Extracted data entries =
----

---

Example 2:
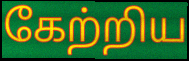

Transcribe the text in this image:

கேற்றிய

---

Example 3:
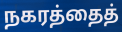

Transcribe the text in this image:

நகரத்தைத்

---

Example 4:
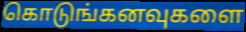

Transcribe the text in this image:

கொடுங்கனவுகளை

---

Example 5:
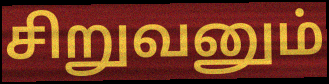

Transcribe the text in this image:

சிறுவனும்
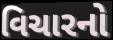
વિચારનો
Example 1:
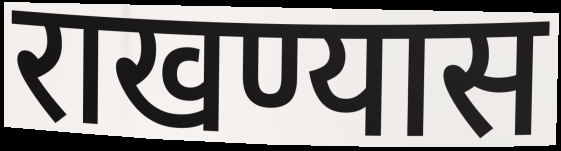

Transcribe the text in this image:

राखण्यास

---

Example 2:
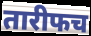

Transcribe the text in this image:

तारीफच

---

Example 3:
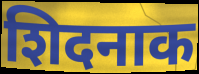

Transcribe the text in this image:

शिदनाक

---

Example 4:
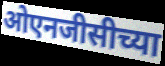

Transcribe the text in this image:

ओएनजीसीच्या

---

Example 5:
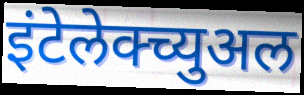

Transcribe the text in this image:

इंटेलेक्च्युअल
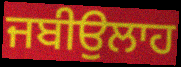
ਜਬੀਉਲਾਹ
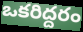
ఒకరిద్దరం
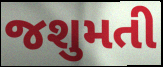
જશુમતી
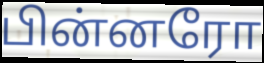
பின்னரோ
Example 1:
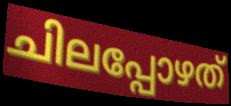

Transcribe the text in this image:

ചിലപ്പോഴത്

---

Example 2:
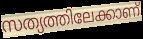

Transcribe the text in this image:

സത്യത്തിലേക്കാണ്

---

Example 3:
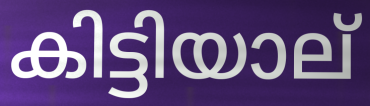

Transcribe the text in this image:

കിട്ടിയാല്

----

What to work on = A word-for-word copy of the records is needed, one that contains no pictures.

Response area =
---

Example 2:

Transcribe the text in this image:

கேற்றிய

---

Example 3:

Transcribe the text in this image:

நகரத்தைத்

---

Example 4:

Transcribe the text in this image:

கொடுங்கனவுகளை

---

Example 5:

Transcribe the text in this image:

சிறுவனும்
વિચારનો
Example 1:

Transcribe the text in this image:

राखण्यास

---

Example 2:

Transcribe the text in this image:

तारीफच

---

Example 3:

Transcribe the text in this image:

शिदनाक

---

Example 4:

Transcribe the text in this image:

ओएनजीसीच्या

---

Example 5:

Transcribe the text in this image:

इंटेलेक्च्युअल
ਜਬੀਉਲਾਹ
ఒకరిద్దరం
જશુમતી
பின்னரோ
Example 1:

Transcribe the text in this image:

ചിലപ്പോഴത്

---

Example 2:

Transcribe the text in this image:

സത്യത്തിലേക്കാണ്

---

Example 3:

Transcribe the text in this image:

കിട്ടിയാല്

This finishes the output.